Bizarre it was, stretching out beyond the realm of things natural and proper, yet I clung to it, for there, in the solitude, with this wildly beautiful creature kneeling at my feet, and with her uncanny powers of fascination yet enveloping me like a cloak, I found it not so improbable as inevitably it must have seemed at another time.
I turned my head, and through the gloom sought to look into the long eyes. As I did so they closed and appeared as two darkly luminous slits in the perfect oval of the face.
“You are an impostor!” I said in Arabic, speaking firmly and deliberately. “To Mr. Condor”—I could have sworn that she started slightly at sound of the name—“you called yourself Mahâra. I know you, and I will have nothing to do with you.”
But in saying it I had to turn my head aside, for the strangest, maddest impulses were bubbling up in my brain in response to the glances of those half-shut eyes.
I reached for my coat, which lay upon the foot of the bed, and, taking out some loose money, I placed fifty piastres in the nerveless brown hand.

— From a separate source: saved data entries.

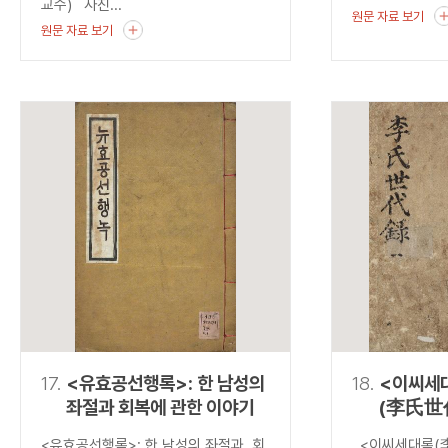
교수) 사진...
원문 자료 보기
원문 자료 보기
17.
<유효공선행록>: 한 남성의
18.
<이씨세
좌절과 회복에 관한 이야기
(李氏世
발견하는
<유효공선행록>: 한 남성의 좌절과 회
<이씨세대록(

“That will enable you to reach the Little Oasis, if such is your desire,” I said. “It is all I can do for you, and now—you must go.”
The light of the dawn was growing stronger momentarily, so that I could see my visitor quite clearly. She rose to her feet, and stood before me, a straight, slim figure, sweeping me from head to foot with such a glance of passionate contempt as I had never known or suffered.
She threw back her head magnificently, dashed the money on the ground at my feet, and, turning, leaped out of the tent.
For a moment I hesitated, doubting, questioning my humanity, testing my fears; then I took a step forward, and peered out across the plateau. Not a soul was in sight. The rocks stood up gray and eerie, and beneath lay the carpet of the desert stretching unbroken to the shadows of the Nile Valley.